> [Aim of the exercise]:
Look at the data below and print exactly the lines from its first line through the line with "14:00: 46000 -> 40000"; the pictures stay out of the copy.

(Listed entries begins)

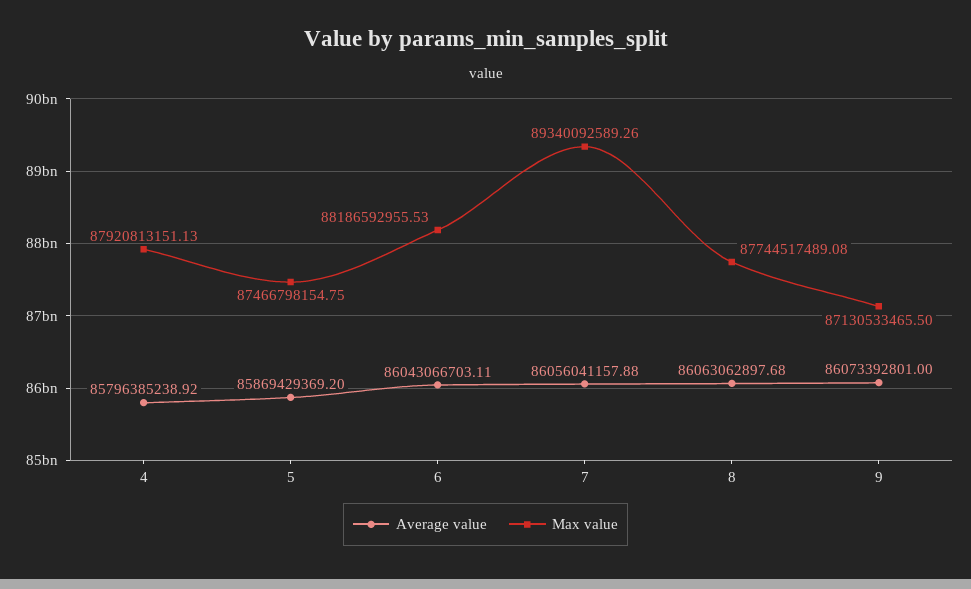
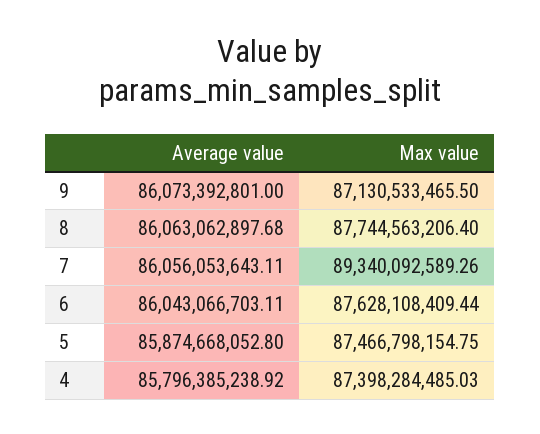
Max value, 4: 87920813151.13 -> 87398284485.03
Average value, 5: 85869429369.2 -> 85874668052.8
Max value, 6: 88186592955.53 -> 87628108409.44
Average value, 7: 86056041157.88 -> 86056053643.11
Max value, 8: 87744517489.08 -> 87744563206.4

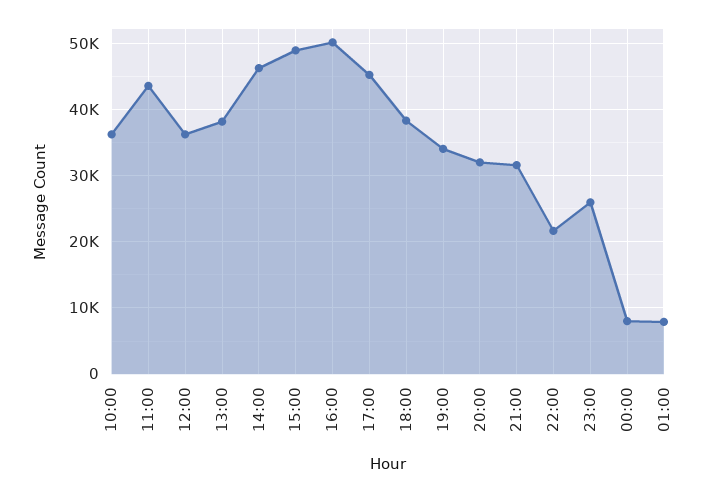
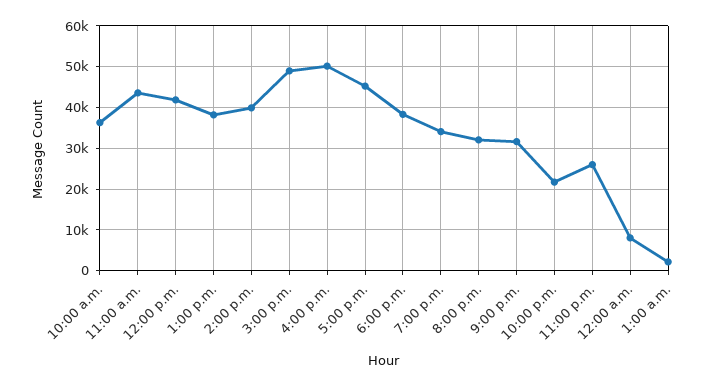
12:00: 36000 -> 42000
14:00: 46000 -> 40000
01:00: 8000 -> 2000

(Listed entries ends)

> [Exercise result]:
Max value, 4: 87920813151.13 -> 87398284485.03
Average value, 5: 85869429369.2 -> 85874668052.8
Max value, 6: 88186592955.53 -> 87628108409.44
Average value, 7: 86056041157.88 -> 86056053643.11
Max value, 8: 87744517489.08 -> 87744563206.4

12:00: 36000 -> 42000
14:00: 46000 -> 40000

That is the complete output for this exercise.